As far as I’m concerned there is only one way to open Christmas presents and that is the way I did when I was growing up. To find out if you did it right, keep reading.
Our Christmas was perfect because it didn’t follow the calendar. With18 shopping days left, if I was out of underwear and needed new ones, my mom threw the package into the bathroom as I was stepping out of the shower. “Merry Christmas,” she would yell as the gift lie soaking on the floor.
We saved the majority of the presents for Christmas Eve, but opening hour came sooner each year until the Night Before Christmas rapidly became the Morning Before Christmas. Some years we even persuaded dad to let us open on the morning before the Night Before Christmas.
However, no matter when we opened gifts, we would always begin with my dad reading the Biblical Christmas story followed by a prayer. During the prayer, we closed one eye, feigning a moment of religiosity, and kept one eye on the gift to be opened first.
Posed like runners on a block, we awaited the prayer’s predictable conclusion. As Dad enunciated the first syllable of “amen,” hands were poised over the gifts and as he pronounced the second syllable, paper was flying.
Ten minutes later, there was a “scheduled hold.” The delay came because my mom would run out of gift tags and there were, inevitably, several mystery packages. My mom would take a minute to examine or shake a package before she might say, “Here, Norris, I’m pretty sure this one is for you.” Sometimes her memory served her well and sometimes I opened packages filled with my sister’s underwear.
Growing up with those memories presented some challenges when I first went to my wife’s home for Christmas. Her family was steeped in tradition and rules. While my mother -in-law never forgets a gift tag, her grandchildren enjoy the treasure hunt that ensues when she realizes she has again forgotten where she has hidden a gift
Grandma was always the gift distributor deciding who got what when. When your moment came to receive a gift, you must begin by reading the gift tag and the accompanying mush or poem.
Then, following a time-honored ritual, you must raise your gift above your head and comment on the pretty paper. To substantiate your compliment, you must exercise great care in unwrapping the gift and all the while swearing your intentions to preserve the paper for next year. You are encouraged to mix compliments about your current gift with compliments over gifts received in previous years wrapped in the same paper.
Once unwrapped, bows, paper and ribbons are placed in their respective recycle bins. But if you ever rip the paper, making it unusable, there is a collective “ah” in the room. This endurance ritual goes on for hours and the weak fall by the wayside.
By the end of the gift-opening marathon, (one year we took a break for lunch and a nap) the bins are full of paper because my mother-in-law individually wraps every item. If you get a remote control car, you get the car, the batteries, and the remote control in three separate boxes.

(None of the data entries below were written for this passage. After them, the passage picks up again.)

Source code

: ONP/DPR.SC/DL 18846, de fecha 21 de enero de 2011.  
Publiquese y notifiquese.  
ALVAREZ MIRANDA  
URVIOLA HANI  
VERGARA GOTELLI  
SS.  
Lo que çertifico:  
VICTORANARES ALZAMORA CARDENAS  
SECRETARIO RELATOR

Somehow through 22 years of marriage, my wife and I have found a way to honor both family traditions, as have most of you. This leads me to a question:
If we can make it though the quirky traditions and expectations of our in-laws then why is it so hard for us to understand why a woman wears a certain headdress or why a man walks his family to Temple on Saturday or why a couple declines alcohol at your holiday party?
As a chaplain I have wrapped crystals to wrists, put healing blankets on the bed, burned incense and put garlic under the bed. In doing these things, I find that there are many different cultures that all express the hope of “peace on earth and good will toward men.”
We tend to let the different cultures, traditions and languages of our community create a barrier for us in a way God never intended. I once enrolled in a Spanish class because I wanted to bridge such a barrier by learning to read classic Biblical passages to Spanish-speaking patients. My progress was poor, but one afternoon I met a Spanish-speaking woman who was waiting for news from the surgeon about her husband. Her husband dying and everyone knew it.
I opened a Spanish New Testament and butchered the 23rd Psalm. The woman commented to her daughter and her daughter translated. “I barely understood a word of that, but tell him,” she said grinning, “I think he knows Spanish in his heart.”
We need not know every culture, but we can show a determination to “know them in our hearts.” We can resolve this New Year to find appreciation for those who come from different faiths, traditions and nations. In making such a resolution, we renew the principle that melted and molded us into a nation.
To make such a resolution does not mean we have to forfeit our Christian beliefs, but in a world that is fighting so much over differences, I think it is up to many of us to find, and find quickly, our similarities.